The king said Europe’s biggest refugee crisis was not an accident, and neither was the presence of terrorists among them: “The fact that terrorists are going to Europe is part of Turkish policy and Turkey keeps on getting a slap on the hand, but they are let off the hook.”
Asked by one of the congressmen present whether the Islamic State group was exporting oil to Turkey, Abdullah replied: ”Absolutely.”
Hardly European friendly as Turkey seems to be not only blackmailing Europe over the refugees but also enabling the terrorism inside Europe…..not a problem for the BBC of course…The BBC’s European ‘militant’ freedom fighter, another man’s terrorist.
Speaking of whch….the Easter Rising in 1916…getting lots of favourable, almost admiring coverage on the BBC, though the IRA has always had BBC journos eating out of their hands. Ah the romance of the Oirish rebel….for sure Nick Robinson on the Today programme suggested that the Rising lit a fuse that led to decades of sectarian violence but that was brushed aside by the Irish politicians and Robinson managed to travel a parallel path paying lip service to the violence and the victims whilst ‘celebrating’ the Rising and the freedom from the ‘occupiers and oppressors’ as he put it.
No such tide of positive coverage for other momentous British events such as Trafalgar or Waterloo. Waterloo was in fact attacked by the BBC which even blamed it for the rise of Hitler and then there were the insults to those of Bomber Command by saying they were war criminals worse than the Third Reich, in very one sided programmes about the bombing of Germany.
What was interesting though was how Irish poet and writer Theo Dorgan described the Rising [08:56] and the motivation behind it…not a narrative the BBC likes unless coming from the mouths of the romantic rebel whose violent nationalism is somehow acceptable….
The project of national identity will always inspire any citizenry and the poets. You have to understand the Rising as a cultural gesture…they hoped to spark the imagination of the people and make them realise liberty and independence were possible.

- **OBJECTIVE**: Carry on the commentary about BBC coverage of Turkey and the Easter Rising, picking up after its last sentence.

[Saved data entries]
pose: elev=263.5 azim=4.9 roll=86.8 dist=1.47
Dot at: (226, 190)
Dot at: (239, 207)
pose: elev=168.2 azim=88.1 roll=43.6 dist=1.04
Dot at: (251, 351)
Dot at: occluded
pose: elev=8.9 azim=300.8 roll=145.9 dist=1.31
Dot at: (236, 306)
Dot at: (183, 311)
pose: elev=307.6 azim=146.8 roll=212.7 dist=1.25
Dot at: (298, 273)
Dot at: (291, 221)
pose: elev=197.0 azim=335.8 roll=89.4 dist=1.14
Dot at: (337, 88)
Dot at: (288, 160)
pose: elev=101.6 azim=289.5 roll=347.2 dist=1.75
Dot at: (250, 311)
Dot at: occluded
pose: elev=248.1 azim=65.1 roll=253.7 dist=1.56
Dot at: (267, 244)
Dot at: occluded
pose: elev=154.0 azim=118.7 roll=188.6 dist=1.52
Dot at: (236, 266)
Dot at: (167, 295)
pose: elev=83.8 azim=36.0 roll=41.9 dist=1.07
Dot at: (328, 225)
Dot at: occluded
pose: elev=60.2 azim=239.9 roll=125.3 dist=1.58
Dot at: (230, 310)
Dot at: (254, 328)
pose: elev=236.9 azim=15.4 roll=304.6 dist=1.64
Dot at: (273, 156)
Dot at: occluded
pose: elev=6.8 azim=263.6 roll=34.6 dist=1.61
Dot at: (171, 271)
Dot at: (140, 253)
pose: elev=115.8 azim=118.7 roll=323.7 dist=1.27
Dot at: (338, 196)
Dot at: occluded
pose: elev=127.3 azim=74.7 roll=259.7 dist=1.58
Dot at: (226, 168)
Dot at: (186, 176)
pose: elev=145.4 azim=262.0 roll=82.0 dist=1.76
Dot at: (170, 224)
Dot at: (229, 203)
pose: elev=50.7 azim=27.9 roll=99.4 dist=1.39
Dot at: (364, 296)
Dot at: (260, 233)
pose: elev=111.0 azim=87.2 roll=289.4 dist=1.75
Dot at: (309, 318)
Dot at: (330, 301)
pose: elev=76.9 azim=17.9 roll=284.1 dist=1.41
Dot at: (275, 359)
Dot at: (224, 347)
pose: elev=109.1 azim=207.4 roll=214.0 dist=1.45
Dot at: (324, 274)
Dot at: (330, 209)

- **OUTPUT FOR THIS TASK**:
They held out a vision of independence and quite against all the odds they succeeded. The repossession of a national language, the repossession of a national identity and pride in a culture which had been treated as subaltern, to speak from the heart of your own culture is to speak from the most absolute form of liberty imagineable and that’s what the Rising was, it was a kind of lightning conductor for power and energy that had been gathering at cultural levels. I’m talking about suffragism, I’m talking about pacifism as well as military insurrection. All of these currents were lively and powerful.
We can shape and imagine a new future for ourselves.
Curious that this poet eulogising the violence of glorious insurrection that led to freedom and independence should finish by attacking UKIP and the amiable Nigel Farage.
Curious that the BBC also hates anyone who expresses nationalist ideas, UKIP or the EDL or any ‘little Englander’, whilst adoring the IRA and the SNP or indeed any Muslim terrorist who fights to set up a caliphate free from Western oppression.
Perhaps that is what the Brexit campaign needs…less on the economy more on the passion and vision of independence and liberty…Britain shaping the future for itself.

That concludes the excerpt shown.